Beweisstücke vernichtet
Nachdem der Arbeitsvertrag mit Bauleiter Kämper aufgelöst wurde, überreichte in der Geschäftsstelle einer der Wittgenstein-Beschäftigten schließlich eine Plastiktüte voller Schnipsel überreicht, im Beisein eines Gewerkschaftsvertreters: Der HBV-Sekretär Wolfgang Schüßler, der die Interessen der verbliebenen alten Beschäftigten in Wittgenstein vertritt - außer dem bis Jahresende beurlaubten Kämper sind das noch drei - ist „schockiert, wie die Grünen mit ihren Mitarbeitern umgehen“. Die Art und Weise, wie jetzt vom Vorstand die Kündigung der restlichen Beschäftigten betrieben werde, stützt für den HBV-Mann die Vermutung, daß man sich lästiger Zeugen entledigen wolle.

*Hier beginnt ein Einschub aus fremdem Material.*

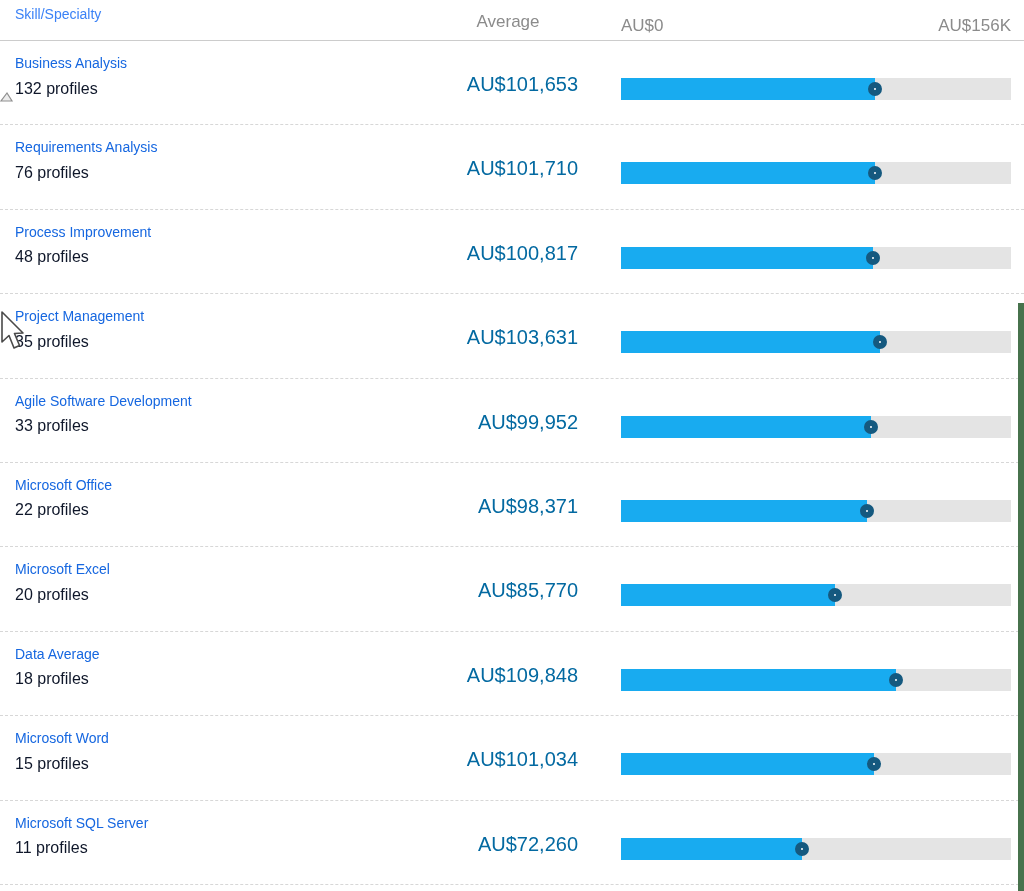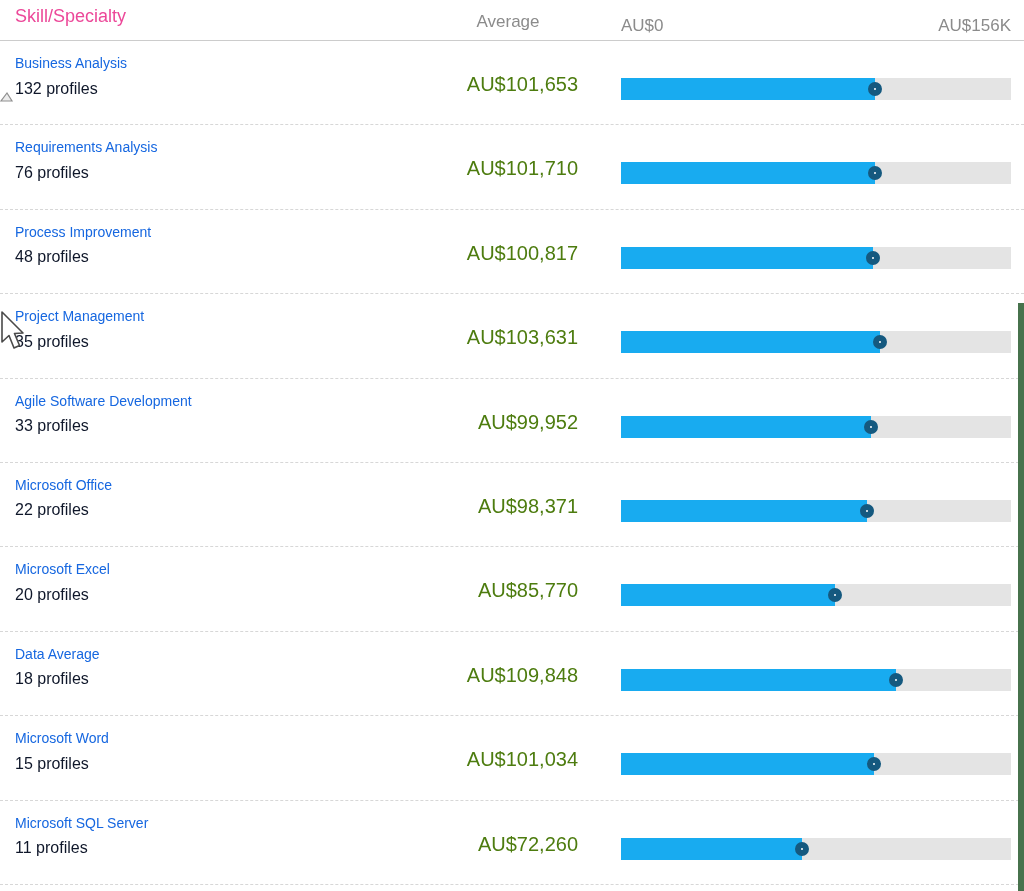--- a/index.html
+++ b/index.html
@@ -22,8 +22,8 @@
   .h-skill {
     flex: 1;
     padding: 6px 0 0 15px;
-    font-size: 18px;
-    color: #ec4899;
+    font-size: 14px;
+    color: #3b82f6;
   }
   .h-avg {
     width: 140px;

Grünes Konzept vom Bauen in Selbsthilfe gescheitert
Das Hin und Her um die „Lohnzettel“ verweist auf einen Punkt, den manche in der Partei als das eigentliche politische Versagen des Vorstands ansehen: Das Scheitern des ganzen Wittgenstein-Konzepts. Mit finanziellem Großaufwand, der mittlerweile in die schwindelnde Höhe von drei Millionen Mark geklettert ist, sollte die Villa nach baubiologischen Kriterien zum schmucken Tagungshaus werden - und gleichzeitig ein soziales Selbsthilfeprojekt für ehemalige Drogenabhängige sein. Eine urgrüne Idee, die mit dem Vorwurf der Steuerhinterziehung nun endgültig in der Grütze gelandet ist. Der Finanzrat der Partei fordert nun, daß der ganze Wittgenstein-Komplex vom Wirtschaftsprüfunternehmen „Treuarbeit“ durchleuchtet wird. Damit verbindet sich die Hoffnung, daß die „Wittgen-Gate„-Bürde nicht in die kommenden Wahlkämpfe geschleppt werden muß und der weitere Gang der Dinge nicht von der Staatsanwaltschaft diktiert wird.
Ein Mißtrauensvotum gegen die parteiinterne Kommission soll das zwar nicht sein, doch liegt auf deren Bericht im Vorhinein der Schatten, die Aufklärung sei durch die Parteispitze behindert worden. Ein intern verbreitetes Dossier des früheren Vorständlers Lukas Beckmann hat die Spannung erhöht.